= William G. Tifft =

American astronomer

William G. Tifft (April 5, 1932 – May 4, 2022) was an astronomer at the University of Arizona. His main interests were in galaxies, superclusters and redshift quantization. He was influential in the development of the first redshift surveys, and was an early proponent of crewed space astronomy, conducted at a proposed Moon base for example. In retirement, he was a principal scientist with The Scientific Association for the Study of Time in Physics and Cosmology (SASTPC).

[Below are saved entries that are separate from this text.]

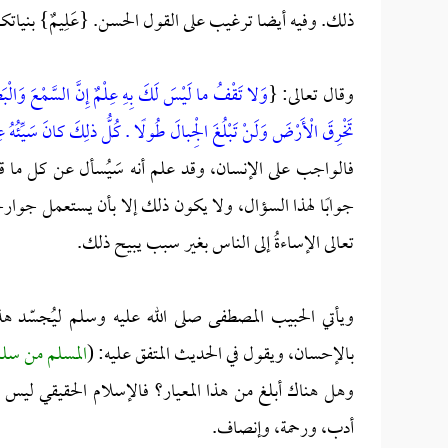
ذلك. وفيه أيضا ترغيب على القول الحسن. {عَلِيمٌ} بنيات
وقال تعالى: {
وَلا تَقْفُ ما لَيْسَ لَكَ بِهِ عِلْمٌ إِنَّ السَّمْعَ وَالْب
تَخْرِقَ الْأَرْضَ وَلَنْ تَبْلُغَ الْجِبالَ طُولًا . كُلُّ ذلِكَ كانَ سَيِّئُهُ عِ
فالواجب على الإنسان، وقد علم أنه سَيُسأل عن كل ما قال
جوابًا لهذا السؤال، ولا يكون ذلك إلا بأن يستعمل جوارحه 
تعالى الإساءةُ إلى الناس بغير سبب يبيح ذلك.
ويأتي الحبيب المصطفى صلى الله عليه وسلم ليُجسّد هذه ال
بالإحسان، ويقول في الحديث المتفق عليه: (
المسلم من سلم
وهل هناك أبلغ من هذا المعيار؟ فالإسلام الحقيقي ليس مظ
أدب، ورحمة، وإنصاف.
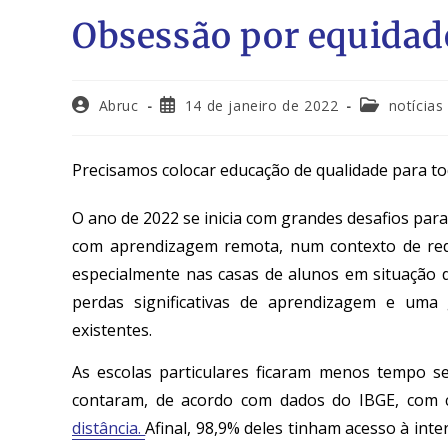
Obsessão por equidad
Abruc
14 de janeiro de 2022
notícias
Precisamos colocar educação de qualidade para t
O ano de 2022 se inicia com grandes desafios para 
com aprendizagem remota, num contexto de reduz
especialmente nas casas de alunos em situação d
perdas significativas de aprendizagem e uma 
existentes.
As escolas particulares ficaram menos tempo s
contaram, de acordo com dados do IBGE, com 
distância.
Afinal, 98,9% deles tinham acesso à int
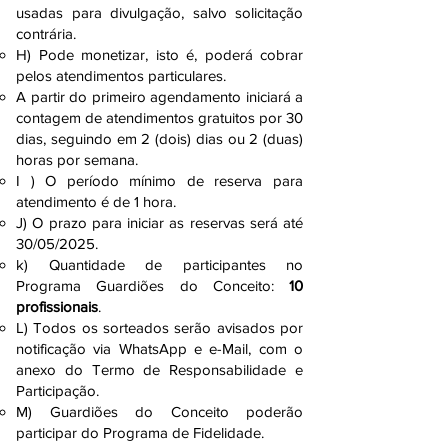
usadas para divulgação, salvo solicitação
contrária.
H) Pode monetizar, isto é, poderá cobrar
pelos atendimentos particulares.
A partir do primeiro agendamento iniciará a
contagem de atendimentos gratuitos por 30
dias, seguindo em 2 (dois) dias ou 2 (duas)
horas por semana.
I ) O período mínimo de reserva para
atendimento é de 1 hora.
J) O prazo para iniciar as reservas será até
30/05/2025.
k) Quantidade de participantes no
Programa Guardiões do Conceito:
10
profissionais
.
L) Todos os sorteados serão avisados por
notificação via WhatsApp e e-Mail, com o
anexo do Termo de Responsabilidade e
Participação.​
M) Guardiões do Conceito poderão
participar do Programa de Fidelidade.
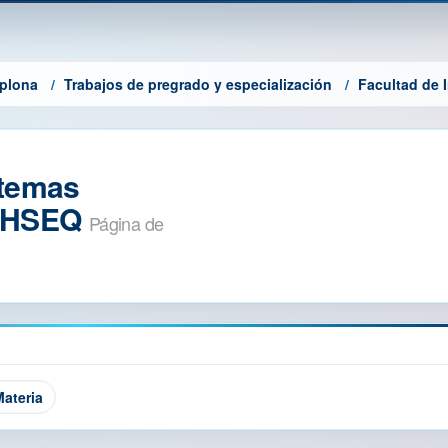
mplona
Trabajos de pregrado y especialización
Facultad de I
stemas
n HSEQ
Página de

He had an A.B. in Astronomy from Harvard University (1954), and Ph.D. in Astronomy from the California Institute of Technology (1958) where he wrote his dissertation on photoelectric photometry.

==Redshift quantization==

Based on observations of nearby galaxies, Tifft proposed that the redshifts of galaxies are quantized, or that they occur preferentially as multiples of a set number. These findings on redshift quantization were originally published in 1976 and 1977 in the Astrophysical Journal. The ideas were controversial when originally proposed; the editors of the Astrophysical Journal included a note in one of the papers stating that they could neither find errors within the analysis nor endorse the analysis. Subsequently, Tifft and Cocke put forward a theory to try to explain the quantization. Tifft's results were supported by Martin Croasdale, who claimed the effect to be statistically significant and the same over the whole sky, and later Napier and Guthrie. Since the initial publication of these results, Tifft's findings have been used by others, such as Halton Arp, in making an alternative explanation to the Big Bang Theory, which states that galaxies are redshifted because the universe is expanding. However, they have not found widespread support and are now dismissed by the majority of astronomers. Tifft himself, when interviewed for the popular science magazine Discover in 1993, stated that he was not necessarily claiming that the universe was not expanding.